“Un susseguirsi di paesaggi scenografici e straordinari incontri nelle terre desertiche del Kenya settentrionale sino al grande “Mare di Giada”, il Lago Turkana.”
Vogliamo condividere il racconto della spedizione al lago Turkana dell’amico e giornalista Bruno Angelico.
Turkana. Cerco dentro di me le ragioni misteriose e profonde per cui questo nome mi affascina. Per quale motivo quel lago, che forse non è il più bello, quella terra, che certo non è la più accogliente, quel viaggio, che certo non si può dire facile, e
quelle genti, ferme in un passato indefinibile, hanno sempre esercitato su di me una attrazione e un desiderio quasi bruciante.
Calpestare quei sassi che milioni di anni fa furono calpestati dai nostri progenitori, scatena in me un interesse profondo.

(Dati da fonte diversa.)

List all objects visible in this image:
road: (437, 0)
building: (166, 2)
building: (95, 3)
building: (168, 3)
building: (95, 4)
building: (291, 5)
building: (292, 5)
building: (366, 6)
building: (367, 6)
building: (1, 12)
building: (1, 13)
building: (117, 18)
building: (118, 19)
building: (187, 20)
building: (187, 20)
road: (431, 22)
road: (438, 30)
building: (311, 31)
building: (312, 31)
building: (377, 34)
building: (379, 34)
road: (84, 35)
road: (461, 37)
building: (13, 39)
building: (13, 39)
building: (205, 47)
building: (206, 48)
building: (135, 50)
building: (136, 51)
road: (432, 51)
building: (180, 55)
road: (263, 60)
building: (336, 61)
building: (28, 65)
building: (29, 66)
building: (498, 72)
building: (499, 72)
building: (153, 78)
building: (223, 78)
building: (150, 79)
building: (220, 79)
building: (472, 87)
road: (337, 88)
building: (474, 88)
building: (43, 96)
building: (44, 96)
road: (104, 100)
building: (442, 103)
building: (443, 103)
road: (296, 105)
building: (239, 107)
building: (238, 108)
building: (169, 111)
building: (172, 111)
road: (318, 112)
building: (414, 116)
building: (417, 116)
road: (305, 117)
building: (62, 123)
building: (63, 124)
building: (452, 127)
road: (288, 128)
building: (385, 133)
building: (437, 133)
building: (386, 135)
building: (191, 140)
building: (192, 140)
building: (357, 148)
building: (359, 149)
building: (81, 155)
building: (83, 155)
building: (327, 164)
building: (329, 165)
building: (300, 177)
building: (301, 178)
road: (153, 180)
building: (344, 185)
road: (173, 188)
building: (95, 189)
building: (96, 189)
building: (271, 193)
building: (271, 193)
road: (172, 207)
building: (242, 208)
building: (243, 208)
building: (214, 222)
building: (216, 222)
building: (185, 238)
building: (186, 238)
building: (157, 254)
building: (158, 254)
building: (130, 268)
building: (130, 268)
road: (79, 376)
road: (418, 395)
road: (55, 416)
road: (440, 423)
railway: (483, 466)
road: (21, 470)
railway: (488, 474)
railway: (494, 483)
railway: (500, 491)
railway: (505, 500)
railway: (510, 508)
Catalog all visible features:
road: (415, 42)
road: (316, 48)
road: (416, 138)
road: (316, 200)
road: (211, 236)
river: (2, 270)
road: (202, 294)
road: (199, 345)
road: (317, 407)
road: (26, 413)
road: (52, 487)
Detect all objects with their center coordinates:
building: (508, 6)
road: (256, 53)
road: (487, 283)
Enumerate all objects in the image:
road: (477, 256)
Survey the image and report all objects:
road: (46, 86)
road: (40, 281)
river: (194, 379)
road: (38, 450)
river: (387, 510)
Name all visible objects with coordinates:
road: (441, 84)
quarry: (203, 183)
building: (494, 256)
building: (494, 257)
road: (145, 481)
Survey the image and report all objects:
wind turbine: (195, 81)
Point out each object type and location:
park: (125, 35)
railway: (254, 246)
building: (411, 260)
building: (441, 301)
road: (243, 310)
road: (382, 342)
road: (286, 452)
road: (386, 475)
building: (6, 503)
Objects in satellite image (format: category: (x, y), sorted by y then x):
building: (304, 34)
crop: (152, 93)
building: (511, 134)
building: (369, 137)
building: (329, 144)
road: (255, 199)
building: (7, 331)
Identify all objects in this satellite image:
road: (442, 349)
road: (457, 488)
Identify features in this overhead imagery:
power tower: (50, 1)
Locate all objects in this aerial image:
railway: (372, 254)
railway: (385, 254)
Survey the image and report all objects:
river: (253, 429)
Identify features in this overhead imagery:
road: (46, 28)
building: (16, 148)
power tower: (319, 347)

Da quando ho deciso di vivere in Africa, l’idea mi tormentava e, periodicamente, affiorava dal mio inconscio: dovevo raggiungere il Turkana. E lo dovevo fare nel modo più difficile, attraversando savane e deserti in auto, masticando chilometri e chilometri di polvere e fatica, cercando di impadronirmi di un Kenya che si sta trasformando troppo in fretta per i miei tempi. La sola idea di imbarcarmi su qualche aerucolo per farmi catapultare al centro di quella terra mi infastidiva. Come se rendere semplice l’arrivo banalizzasse e mandasse in frantumi il sogno.
Avevo ragione. Il Turkana va conquistato con fatica, pezzo dopo pezzo, visione dopo visione, popolo dopo popolo. Solo così può darti tutto. Solo così ti fa riflettere e ti può cambiare.